You're holding it wrong.
Set the boundaries and guidelines before it starts working. Don't leave it space to do things you don't understand.
ie: enforce conventions, set specific and measurable/verifiable goals, define skeletons of the resulting solutions if you want/can.
To give an example. I do a lot of image similarity stuff and I wanted to test the Redis VectorSet stuff when it was still in beta and the PHP extension for redis (the fastest one, which is written in C and is a proper language extension not a runtime lib) didn't support the new commands. I cloned the repo, fired up claude code and pointed it to a local copy of the Redis VectorSet documentation I put in the directory root telling it I wanted it to update the extension to provide support for the new commands I would want/need to handle VectorSets. This was, idk, maybe a year ago. So not even Opus. It nailed it. But I chickened out about pushing that into a production environment, so I then told it to just write me a PHP run time client that mirrors the functionality of Predis (pure-php implementation of redis client) but does so via shell commands executed by php (lmao, I know).
Define the boundaries, give it guard rails, use design patterns and examples (where possible) that can be used as reference.
So in my experience with Opus 4.6 evaluating it in an existing code base has gone like this.
You say "Do this thing".
- It does the thing (takes 15 min). Looks incredibly fast. I couldn't code that fast. It's inhuman. So far all the fantastical claims hold up.
But still. You ask "Did you do the thing?"
- it says oops I forgot to do that sub-thing. (+5m)
- it fixes the sub-thing (+10m)
You say is the change well integrated with the system?
- It says not really, let me rehash this a bit. (+5m)
- It irons out the wrinkles (+10m)
You say does this follow best engineering practices, is it good code, something we can be proud of?
- It says not really, here are some improvements. (+5m)
- It implements the best practices (+15m)
You say to look carefully at the change set and see if it can spot any potential bugs or issues.
- It says oh, I've introduced a race condition at line 35 in file foo and an null correctness bug at line 180 of file bar. Fixing. (+15m)
You ask if there's test coverage for these latest fixes?
- It says "i forgor" and adds them. (+15m)
Now the change set has shrunk a bit and is superficially looking good. Still, you must read the code line by line, and with an experienced eye will still find weird stuff happening in several of the functions, there's redundant operations, resources aren't always freed up. (60m)
You ask why it's implemented in such a roundabout way and how it intends for the resources to be freed up?
- It says "you're absolutely right" and rewrites the functions. (+15m)
You ask if there's test coverage for these latest fixes?
- It says "i forgor" and adds them. (+15m)
Now the 15 minutes of amazingly fast AI code gen has ballooned into taking most of the afternoon.
Telling Claude to be diligent, not write bugs, or to write high quality code flat out does not work.

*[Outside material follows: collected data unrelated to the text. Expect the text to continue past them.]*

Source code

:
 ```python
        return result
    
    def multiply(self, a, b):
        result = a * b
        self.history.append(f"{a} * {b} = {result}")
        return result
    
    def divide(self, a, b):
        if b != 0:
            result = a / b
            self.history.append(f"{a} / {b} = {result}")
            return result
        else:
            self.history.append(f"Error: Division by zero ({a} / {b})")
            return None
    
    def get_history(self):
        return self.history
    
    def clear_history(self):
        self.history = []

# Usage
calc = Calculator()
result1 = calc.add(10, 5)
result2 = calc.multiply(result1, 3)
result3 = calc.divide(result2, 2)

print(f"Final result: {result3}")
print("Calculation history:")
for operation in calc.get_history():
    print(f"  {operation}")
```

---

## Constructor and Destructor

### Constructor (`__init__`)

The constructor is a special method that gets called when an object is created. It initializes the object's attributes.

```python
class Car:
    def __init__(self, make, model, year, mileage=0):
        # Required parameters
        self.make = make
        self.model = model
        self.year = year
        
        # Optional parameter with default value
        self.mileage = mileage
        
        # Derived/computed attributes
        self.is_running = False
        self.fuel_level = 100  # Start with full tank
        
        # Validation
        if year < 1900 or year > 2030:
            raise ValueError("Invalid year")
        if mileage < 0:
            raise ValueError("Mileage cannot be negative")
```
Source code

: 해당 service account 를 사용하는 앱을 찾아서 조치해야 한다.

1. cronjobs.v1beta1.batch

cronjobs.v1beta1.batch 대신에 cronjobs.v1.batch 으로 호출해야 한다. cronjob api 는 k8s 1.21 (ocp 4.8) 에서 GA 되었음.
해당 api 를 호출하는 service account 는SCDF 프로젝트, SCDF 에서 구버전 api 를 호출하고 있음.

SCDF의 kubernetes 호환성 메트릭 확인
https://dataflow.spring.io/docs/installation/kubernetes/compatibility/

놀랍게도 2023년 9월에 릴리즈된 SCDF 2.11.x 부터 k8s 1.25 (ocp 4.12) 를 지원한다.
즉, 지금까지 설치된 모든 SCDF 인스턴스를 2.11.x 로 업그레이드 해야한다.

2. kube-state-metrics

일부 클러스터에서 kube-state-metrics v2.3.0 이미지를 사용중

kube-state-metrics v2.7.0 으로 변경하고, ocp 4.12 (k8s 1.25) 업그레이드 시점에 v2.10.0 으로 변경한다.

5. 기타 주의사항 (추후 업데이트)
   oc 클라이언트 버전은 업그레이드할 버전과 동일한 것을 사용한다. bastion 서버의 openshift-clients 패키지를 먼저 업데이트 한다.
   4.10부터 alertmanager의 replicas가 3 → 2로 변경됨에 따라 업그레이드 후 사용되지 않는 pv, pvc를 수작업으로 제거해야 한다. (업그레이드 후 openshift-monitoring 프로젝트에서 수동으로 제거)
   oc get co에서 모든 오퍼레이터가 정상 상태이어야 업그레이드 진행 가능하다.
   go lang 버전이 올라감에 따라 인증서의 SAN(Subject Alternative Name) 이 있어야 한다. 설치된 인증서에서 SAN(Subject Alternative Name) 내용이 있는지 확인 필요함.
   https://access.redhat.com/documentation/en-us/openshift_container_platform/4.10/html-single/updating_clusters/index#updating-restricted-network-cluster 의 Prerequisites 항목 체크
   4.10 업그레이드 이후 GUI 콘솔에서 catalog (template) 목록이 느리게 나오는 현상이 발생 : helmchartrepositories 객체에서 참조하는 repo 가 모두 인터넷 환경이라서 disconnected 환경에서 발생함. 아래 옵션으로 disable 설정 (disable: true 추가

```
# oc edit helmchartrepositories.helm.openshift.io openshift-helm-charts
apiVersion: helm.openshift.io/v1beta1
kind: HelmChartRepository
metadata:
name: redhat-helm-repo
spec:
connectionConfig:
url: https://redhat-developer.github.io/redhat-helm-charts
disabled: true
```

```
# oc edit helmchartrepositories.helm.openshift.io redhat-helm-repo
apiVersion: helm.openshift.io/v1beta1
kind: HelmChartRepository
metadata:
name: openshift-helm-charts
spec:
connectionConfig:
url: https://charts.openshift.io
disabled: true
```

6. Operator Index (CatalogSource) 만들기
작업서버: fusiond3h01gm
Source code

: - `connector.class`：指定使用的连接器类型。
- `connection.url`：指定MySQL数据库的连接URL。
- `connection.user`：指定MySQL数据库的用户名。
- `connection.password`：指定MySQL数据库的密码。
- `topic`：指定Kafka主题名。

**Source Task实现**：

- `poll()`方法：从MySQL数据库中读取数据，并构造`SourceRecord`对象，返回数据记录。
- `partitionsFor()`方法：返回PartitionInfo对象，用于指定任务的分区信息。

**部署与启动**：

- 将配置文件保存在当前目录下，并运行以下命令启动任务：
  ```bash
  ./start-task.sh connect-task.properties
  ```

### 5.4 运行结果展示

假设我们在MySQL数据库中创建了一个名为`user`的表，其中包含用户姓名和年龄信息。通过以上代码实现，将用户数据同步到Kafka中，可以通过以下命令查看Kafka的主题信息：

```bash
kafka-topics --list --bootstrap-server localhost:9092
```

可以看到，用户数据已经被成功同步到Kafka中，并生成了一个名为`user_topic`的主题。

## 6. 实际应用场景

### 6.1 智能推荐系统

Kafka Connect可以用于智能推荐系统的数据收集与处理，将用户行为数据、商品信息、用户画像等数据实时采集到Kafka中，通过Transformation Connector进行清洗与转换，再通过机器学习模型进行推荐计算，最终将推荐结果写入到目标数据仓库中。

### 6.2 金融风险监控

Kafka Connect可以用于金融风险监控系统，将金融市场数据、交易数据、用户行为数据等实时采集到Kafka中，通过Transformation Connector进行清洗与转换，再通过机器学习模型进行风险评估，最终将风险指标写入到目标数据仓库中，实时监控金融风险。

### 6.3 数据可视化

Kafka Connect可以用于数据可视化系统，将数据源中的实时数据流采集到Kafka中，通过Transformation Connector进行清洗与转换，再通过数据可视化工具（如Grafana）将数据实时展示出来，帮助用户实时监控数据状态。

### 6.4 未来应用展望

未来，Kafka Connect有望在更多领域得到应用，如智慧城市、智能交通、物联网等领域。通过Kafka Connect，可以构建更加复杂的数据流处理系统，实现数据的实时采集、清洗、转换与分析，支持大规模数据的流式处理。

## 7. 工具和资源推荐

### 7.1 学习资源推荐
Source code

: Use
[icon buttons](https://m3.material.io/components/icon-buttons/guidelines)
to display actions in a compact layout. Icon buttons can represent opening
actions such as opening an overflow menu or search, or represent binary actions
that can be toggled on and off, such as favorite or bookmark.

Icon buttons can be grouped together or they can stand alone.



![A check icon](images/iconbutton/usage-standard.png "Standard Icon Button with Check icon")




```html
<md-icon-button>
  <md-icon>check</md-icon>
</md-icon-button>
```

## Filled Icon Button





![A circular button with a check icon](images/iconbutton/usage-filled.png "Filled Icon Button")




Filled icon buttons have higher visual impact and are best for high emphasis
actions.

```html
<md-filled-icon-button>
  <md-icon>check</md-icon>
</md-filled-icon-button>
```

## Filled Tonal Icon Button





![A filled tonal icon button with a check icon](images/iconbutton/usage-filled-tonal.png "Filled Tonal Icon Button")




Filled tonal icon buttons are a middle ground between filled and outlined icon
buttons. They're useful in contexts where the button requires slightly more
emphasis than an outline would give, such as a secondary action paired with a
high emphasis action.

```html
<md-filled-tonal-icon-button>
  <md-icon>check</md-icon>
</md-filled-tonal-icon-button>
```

And even if such prompting can reduce the odds of omissions or lapses, you still always always always have to check the output. It can not find all the bugs and mistakes on its own. If there are bugs in its training data, you can assume there will be bugs in its output.
(You can make it run through much of this Socratic checklist on its own, but this doesn't really save wall clock time, and doesn't remove the need for manual checking.)
They aren't holding it wrong, it's a fundamental limitation of not writing the code yourself. You can make it easier to understand later when you review it, but you still need to put in that effort.
Enforce conventions, be specific, and define boundaries… in English?!
You are correct but developers are not yet ready to face it. The argument you'll always get is the flawed premise that it's less effort to write it yourself (While the same people work in teams that have others writing code for them every day of the week).